The capability of the CNN to predict modes with a desired topology depends on the training set composition, especially on the balance between desired modes and other modes contained in the set. As already outlined in “Technical details”, this requires that the training sets for the one-peak mode (Fig. 6) and the two-peak mode (Fig. 7) are very different. The definition and computational implementation of the rule to select the single mode per mirror profile that is included in the training set is therefore an essential part of our method.

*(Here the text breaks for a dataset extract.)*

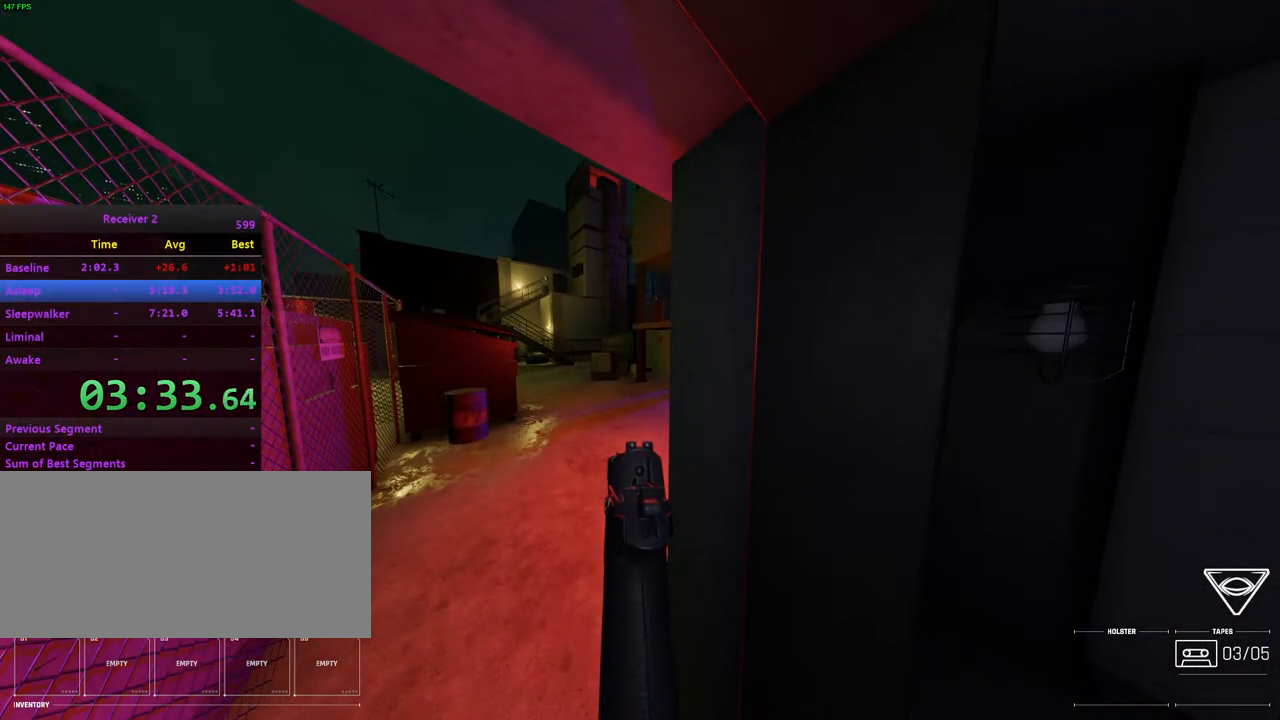
{"keys": [], "mouse": [], "events": []}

Fabrication considerations

The mirror geometries investigated here require the fabrication of a harmonic modulation with scales of tens of micrometers in the radial direction and hundreds of nanometers in the axial direction on a spherical mirror profile. These scales are defined by the ranges of parameters which were used for the generation of the training data. Since a CNN is an interpolator but not an extrapolator, any predictions of mirror geometries beyond the training range of parameters will be inaccurate. Mirror profiles with our specifications can be created by a number of fabrication techniques, such as mirror shaping by laser machining in silica glass54,55,56 or by focused ion beam milling24. Pulsed CO\(_2\) lasers can be used for thermal evaporation of surface material30 generating surfaces with extremely low roughness. Also modern micro-machining tools can provide sufficient precision25,57,58,59.

Conclusions

We have demonstrated an approach based on convolutional neural networks for the design of high-finesse optical resonators which support a desired electrical mode field and, crucially, simultaneously limit the mode decay rate. This allows us to design target fields with, for example, one or two field maxima on the cavity longitudinal axis where significant enhancement of the cooperativity between quantum emitters coupled to cavity photons is achieved. Such cavity designs are crucial for various quantum optics and quantum technology applications. The proposed “mode on-demand technique” can be extended to many types of mode topologies by implementing appropriate mode selection rules for the training set generation.

Numerically the most demanding part of our approach is the generation of the training data set. We used an efficient mode mixing method that works in the paraxial limit of cavity optics. However, other methods can be chosen for improved accuracy or implementation of the algorithm for other inverse optical design problems. This flexibility of our CNN formalism will make it useful for many practical applications in the future.